Confined to home due to shelter-in-place and work-from-home orders because of you-know-what, households have been forced to rely on the internet for just about everything – at least during peak lockdown. That has meant a bump in traffic for content delivery networks (CDNs), the companies responsible for making sure data travels across the internet and arrives at its intended destination.
With a negative EPS of -$0.58, a good bit of future growth is priced into the stock, which is trading at the all-time high, holding me back from buying.
Anyone bullish or bearish on this stock?
@Connor, I used to closely follow both NET and FASTLY, boy this one ran very well, may be because the quartely results call. The insiders are very optimistic about the future. I haven’t invested much in 20’s, but will invest a little bit if there is a pullback from 60’s.
Same for me. I’d like to invest at a bit of a cheaper level, below $60, just to make sure I bag at least a semblance of a bargain. But my bargain hunt may be irrational. I need to understand the company and its future more.
Developer friends think highly of the company, that’s how my sleuthing started.
The price plunged due to TikTok being Fastly’s biggest revenue driver, accounting for 12% of the group’s revenue.
I read up on the business, and I understand it better now. It’s edge computing - meaning they bring their servers closer to the location where it is needed, so the download speeds of websites and mobile apps of their customers improve.
Key business development highlights from the shareholder letter:
- As education shifts to remote learning, a top U.S. university chose Fastly
to help transition parts of their curriculum;
- As brick-and-mortar shifts to ecommerce, a leading U.K. furniture
retailer migrated to Fastly, implementing our WAF and Image
- Optimization services on a short timeline and accelerating their
transition to online retail. They are leveraging our edge application logic
to easily accommodate their existing architecture and add A/B testing
at the edge;
- As wellness at home becomes more prominent, a mobile app rapidly
adapted to unanticipated popularity by implementing Fastly’s offerings
to ensure high-quality delivery to its customers while leveraging our
partner integrations to reduce their cloud egress costs;
- As streaming at home becomes the prevailing standard for the
consumption of content, a leading European broadcast solutions
provider selected Fastly’s Media Shield to power a new cloud service
for global broadcasters seeking to leverage Apple’s Low Latency HTTP
Live Streaming for OTT delivery of live TV; and
- As online gaming becomes a popular choice for entertainment at home,
a developer of massively multiplayer online (MMO) games chose Fastly
to optimize and accelerate in-game assets and interactivity to over 75
million of their browser and mobile casual games customers.
I wonder which UK furniture retailer that is.
Anyway I invested at the current price level. DYOR.
Dangerous game buying now I’d say, it’s still up 268% YTD and sentiment has definitely turned negative for the next quarter - they’ll have to prove they can replace the 12% of revenue that TikTok provided… it’ll more than likely mean they miss Q3 forecasts & an earnings downgrade will follow. 200 day moving average is back at $36, if it gets back there I’ll be buying…

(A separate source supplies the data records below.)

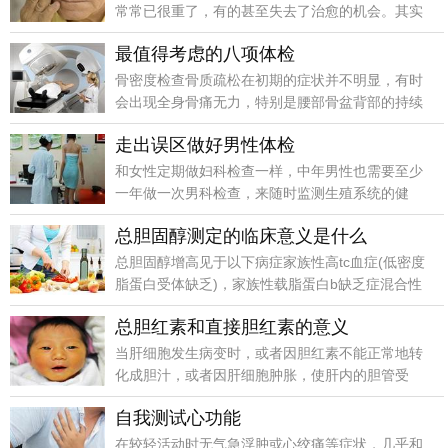
常常已很重了，有的甚至失去了治愈的机会。其实
大部分疾病在发作前都有一些告警信号，依据这些
最值得考虑的八项体检
信号对照自己的身体状况，会对早期发现身
骨密度检查骨质疏松在初期的症状并不明显，有时
会出现全身骨痛无力，特别是腰部骨盆背部的持续
性疼痛，许多人误以为是腰椎的问题。
走出误区做好男性体检
和女性定期做妇科检查一样，中年男性也需要至少
一年做一次男科检查，来随时监测生殖系统的健
康，以便“有病治病，无病防病”。
总胆固醇测定的临床意义是什么
总胆固醇增高见于以下病症家族性高tc血症(低密度
脂蛋白受体缺乏)，家族性载脂蛋白b缺乏症混合性
高脂蛋白血症。
总胆红素和直接胆红素的意义
当肝细胞发生病变时，或者因胆红素不能正常地转
化成胆汁，或者因肝细胞肿胀，使肝内的胆管受
压，排泄胆汁受阻，使血中的胆红素升高，这时就
自我测试心功能
发生了肝细胞性黄疸。
在较轻活动时无气急浮肿或心绞痛等症状，几乎和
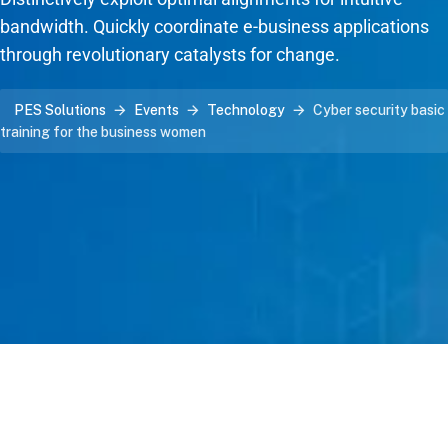
bandwidth. Quickly coordinate e-business applications
through revolutionary catalysts for change.
PES Solutions
Events
Technology
Cyber security basic
training for the business women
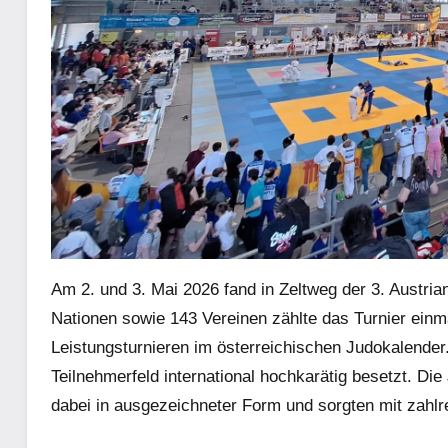
Am 2. und 3. Mai 2026 fand in Zeltweg der 3. Austrian
Nationen sowie 143 Vereinen zählte das Turnier ein
Leistungsturnieren im österreichischen Judokalender
Teilnehmerfeld international hochkarätig besetzt. D
dabei in ausgezeichneter Form und sorgten mit zahlr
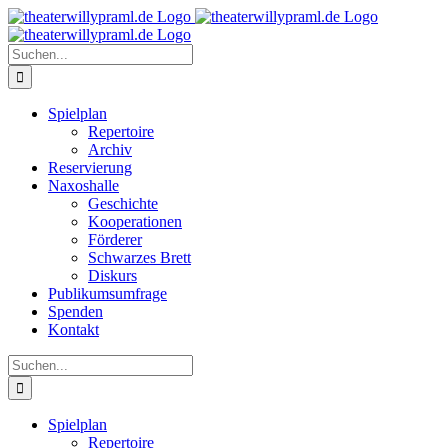
Zum
Inhalt
springen
Suche
nach:
Spielplan
Repertoire
Archiv
Reservierung
Naxoshalle
Geschichte
Kooperationen
Förderer
Schwarzes Brett
Diskurs
Publikumsumfrage
Spenden
Kontakt
Suche
nach:
Spielplan
Repertoire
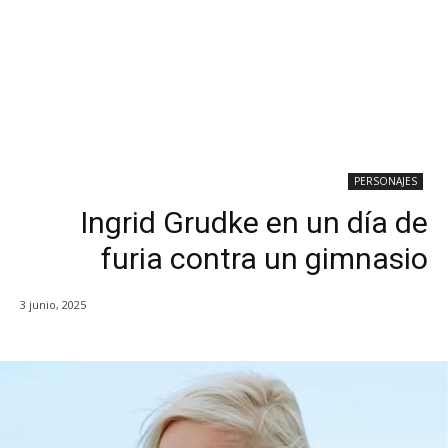
PERSONAJES
Ingrid Grudke en un día de
furia contra un gimnasio
3 junio, 2025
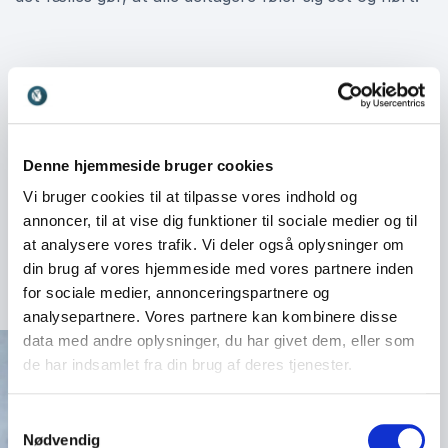
Book Lisbeth G. Petersen til jeres
næste arrangement
Uanset om jeres fokus er at styrke arbejdsglæden,
mindske stress eller skabe en bedre balance mellem
Denne hjemmeside bruger cookies
arbejde og privatliv, kan Lisbeth levere et foredrag,
Vi bruger cookies til at tilpasse vores indhold og
der rammer plet. Hun tilpasser altid indholdet til den
annoncer, til at vise dig funktioner til sociale medier og til
enkelte organisation og skaber en oplevelse, der er
at analysere vores trafik. Vi deler også oplysninger om
både inspirerende, lærerig og motiverende.
din brug af vores hjemmeside med vores partnere inden
for sociale medier, annonceringspartnere og
analysepartnere. Vores partnere kan kombinere disse
data med andre oplysninger, du har givet dem, eller som
de har indsamlet fra din brug af deres tjenester.
Samtykkevalg
Nødvendig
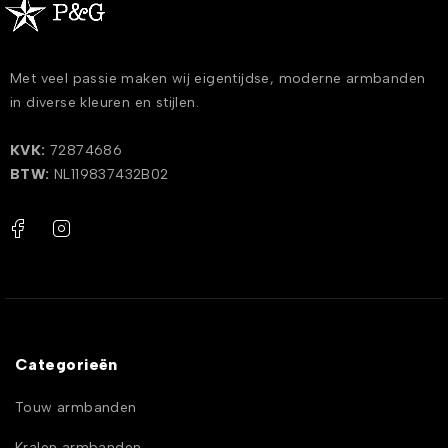
Met veel passie maken wij eigentijdse, moderne armbanden
in diverse kleuren en stijlen.
KVK:
72874686
BTW:
NL119837432B02
Categorieën
Touw armbanden
Kralen armbanden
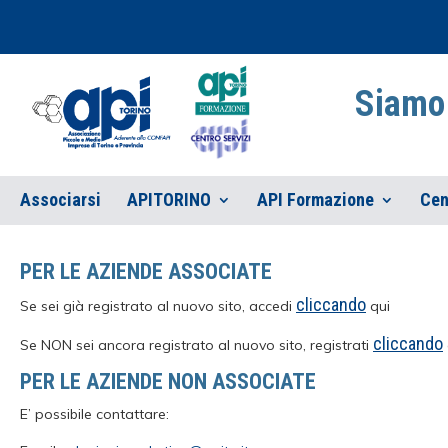
Siamo 
Associarsi
APITORINO
API Formazione
Cen
PER LE AZIENDE ASSOCIATE
cliccando
Se sei già registrato al nuovo sito, accedi
qui
cliccando
Se NON sei ancora registrato al nuovo sito, registrati
PER LE AZIENDE NON ASSOCIATE
E’ possibile contattare:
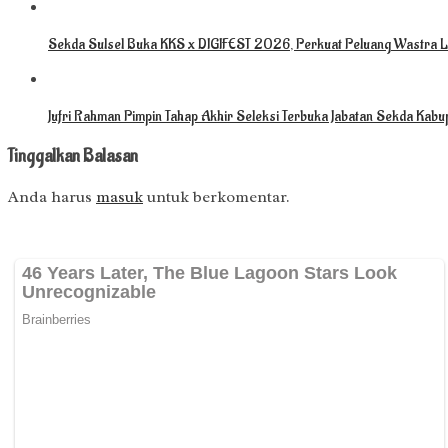
Sekda Sulsel Buka KKS x DIGIFEST 2026, Perkuat Peluang Wastra L
Jufri Rahman Pimpin Tahap Akhir Seleksi Terbuka Jabatan Sekda Kabu
Tinggalkan Balasan
Anda harus
masuk
untuk berkomentar.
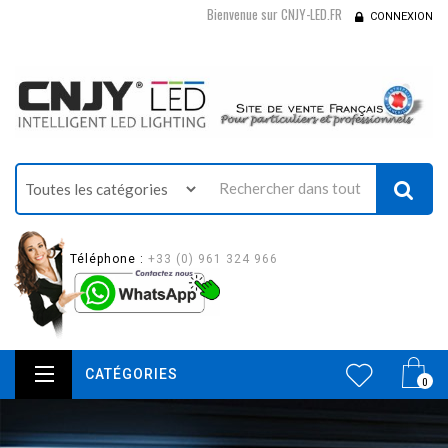
Bienvenue sur CNJY-LED.FR
CONNEXION
Téléphone :
+33 (0) 961 324 966
CATÉGORIES
0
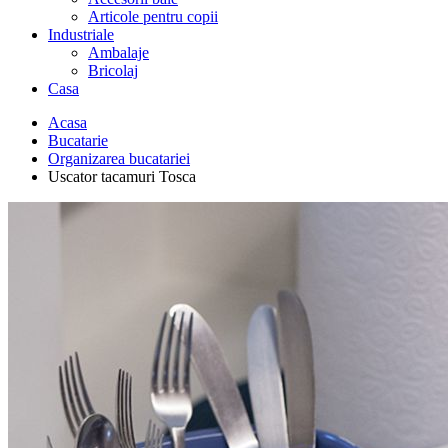
Articole pentru copii
Industriale
Ambalaje
Bricolaj
Casa
Acasa
Bucatarie
Organizarea bucatariei
Uscator tacamuri Tosca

Thank you for your thoughts.
Indeed Microsoft have the Azure platform, and I’d be surprised if they didn’t want to use that.
If that deal doesn’t materialise and someone else takes over TikTok I might regret not having bought this stock though!
What’s a terrible day? 30% drop pre mkt
Still an amazing long term play i think once the valuation makes sense
Any theories on what caused this to rise to $96.79 ( +17.01% ) today?
…not that I’m complaining…
Was just wondering the same thing!
Rumour is Cisco is looking at it as a possible acquisition target.
Ah I hope not because I’d like to see what Fastly does with the edge computing stuff they were talking about and what they achieve with the Wasmtime team and what they do with Signal Sciences Corporation.
The acquisition would make sense for Cisco, especially as it’s trying to shake off its image as a boring, legacy tech player. But, you’re right, it probably wouldn’t be a good deal for Fastly.